In place of closed post offices the agency would turn the sale of stamps and handling of mail over to local grocery stores, gas stations, etc., who are eager for the business. Aghast? Well, Europe did this long ago. Sweden runs only 12% of its post offices, Germany a mere 2%. Shopkeepers handle the mail. Free to engage in other businesses, Germany’s Deutsche Post bought DHL, a worldwide parcel delivery service like Federal Express. The result is that half its business is outside the country. Liberated to develop new ways to make money, unlike America’s postal service, Finland’s postal system offers e-mail service with the bonus of storing your e-mail in the cloud for 7 years. Switzerland will optionally scan your mail and deliver it electronically.

How are those European postal services making out? Why, just fine. They’re all profitable.

2 Comments for “Congress Dawdles As Postal Service Nears Collapse”

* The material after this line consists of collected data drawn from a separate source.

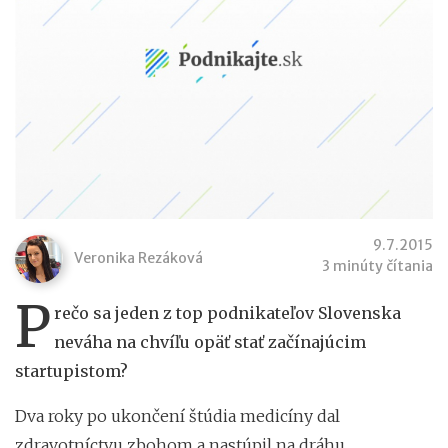
9.7.2015
Veronika Rezáková
3 minúty čítania
P
rečo sa jeden z top podnikateľov Slovenska
neváha na chvíľu opäť stať začínajúcim
startupistom?
Dva roky po ukončení štúdia medicíny dal
zdravotníctvu zbohom a nastúpil na dráhu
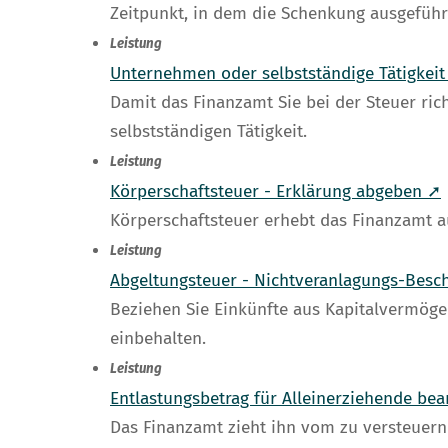
Zeitpunkt, in dem die Schenkung ausgeführt
Leistung
Unternehmen oder selbstständige Tätigkei
Damit das Finanzamt Sie bei der Steuer ri
selbstständigen Tätigkeit.
Leistung
Körperschaftsteuer - Erklärung abgeben ➚
Körperschaftsteuer erhebt das Finanzamt a
Leistung
Abgeltungsteuer - Nichtveranlagungs-Besc
Beziehen Sie Einkünfte aus Kapitalvermöge
einbehalten.
Leistung
Entlastungsbetrag für Alleinerziehende be
Das Finanzamt zieht ihn vom zu versteuern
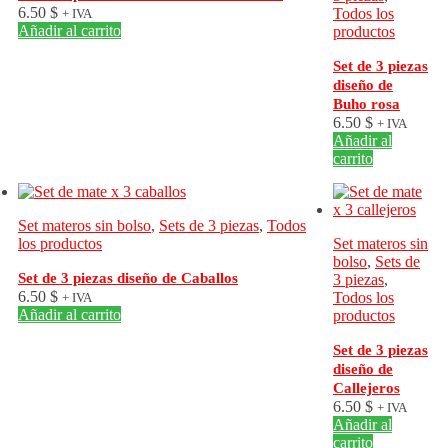
6.50
$
Todos los
+ IVA
Añadir al carrito
productos
Set de 3 piezas
diseño de
Buho rosa
6.50
$
+ IVA
Añadir al
carrito
Set materos sin bolso
,
Sets de 3 piezas
,
Todos
los productos
Set materos sin
bolso
,
Sets de
Set de 3 piezas diseño de Caballos
3 piezas
,
6.50
$
Todos los
+ IVA
Añadir al carrito
productos
Set de 3 piezas
diseño de
Callejeros
6.50
$
+ IVA
Añadir al
carrito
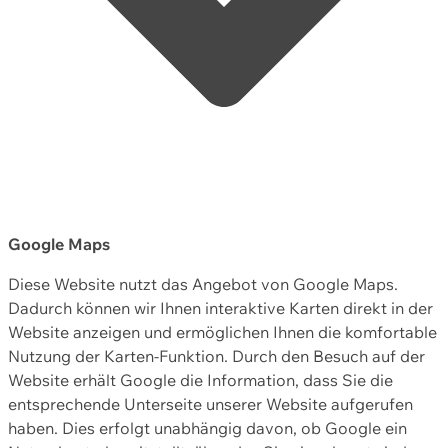
Google Maps
Diese Website nutzt das Angebot von Google Maps.
Dadurch können wir Ihnen interaktive Karten direkt in der
Website anzeigen und ermöglichen Ihnen die komfortable
Nutzung der Karten-Funktion. Durch den Besuch auf der
Website erhält Google die Information, dass Sie die
entsprechende Unterseite unserer Website aufgerufen
haben. Dies erfolgt unabhängig davon, ob Google ein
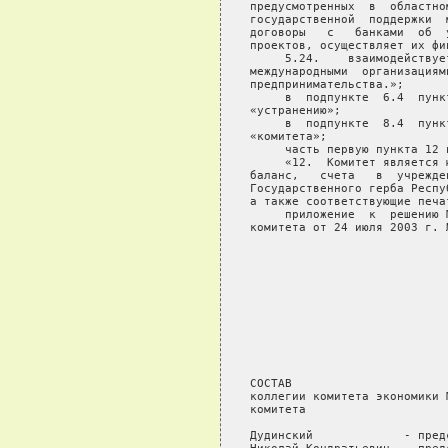
предусмотренных  в  областно
государственной  поддержки  
договоры   с   банками  об  
проектов, осуществляет их фин
     5.24.    взаимодействуе
международными  организациям
предпринимательства.»;

     в  подпункте  6.4  пунк
«устранению»;

     в  подпункте  8.4  пунк
«комитета»;

     часть первую пункта 12 
     «12.  Комитет является 
баланс,   счета   в  учрежде
Государственного герба Респу
а также соответствующие печа
     приложение  к  решению 
комитета от 24 июля 2003 г. 
                            
                            
                            
                            
                            
                            
                            
                            
                            
СОСТАВ

коллегии комитета экономики 
комитета

Дудинский             - пред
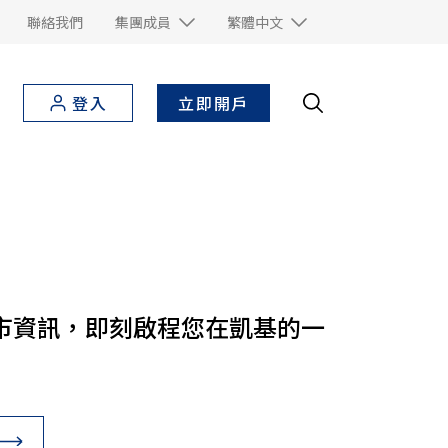
聯絡我們
集團成員
繁體中文
立即開戶
登入
市資訊，即刻啟程您在凱基的一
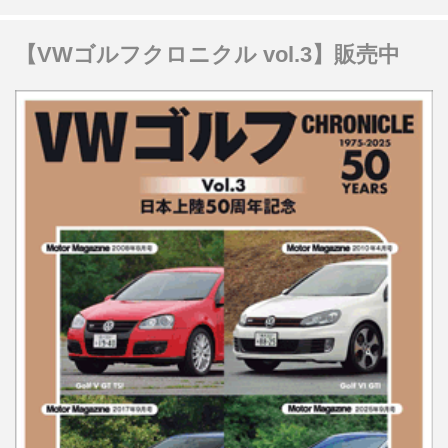
【VWゴルフクロニクル vol.3】販売中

  1. i only hate the junk mail that i don’t want. i agree with the previous comment, tho, that the Post Office needs to be able to raise their rates. Every other business has the right to set prices to cover costs, otherwise they lose money. The new priority mail envelopes is the Post Office saying a letter should cost $4.95! If USPS goes bust, no private company will step into the role of going every day to every house to deliver and pickup mail, an important function that unifies us as a nation. Some old people will still remember the days when we even got mail on Sunday. Sherlock Holmes, written in the 1880s, refers to several mail deliveries per day! And i think i read that just 3 decades ago, we had 70,000 post offices. so the destruction of a valuable and underappreciated service has been going on sadly for decades.

  2. Robert K. Johns

    Nearly everyone hates junk mail. Make the junkmailers pay their way. The best thing the USPS could do is get approval to SIGNIFICANTLY RAISE BULK MAILING RATES. This would accomplish two very beneficial things: first produce more revenue per pound of mail and secondly, possibly reduce the amount of junk mail postal customers have to endure. The fact the bulk mail volume would probably decline somewhat might partially offset the revenue increase, but would also reduce delivery costs accordingly, thereby resulting in a net revenue gain and greater customer satisfaction.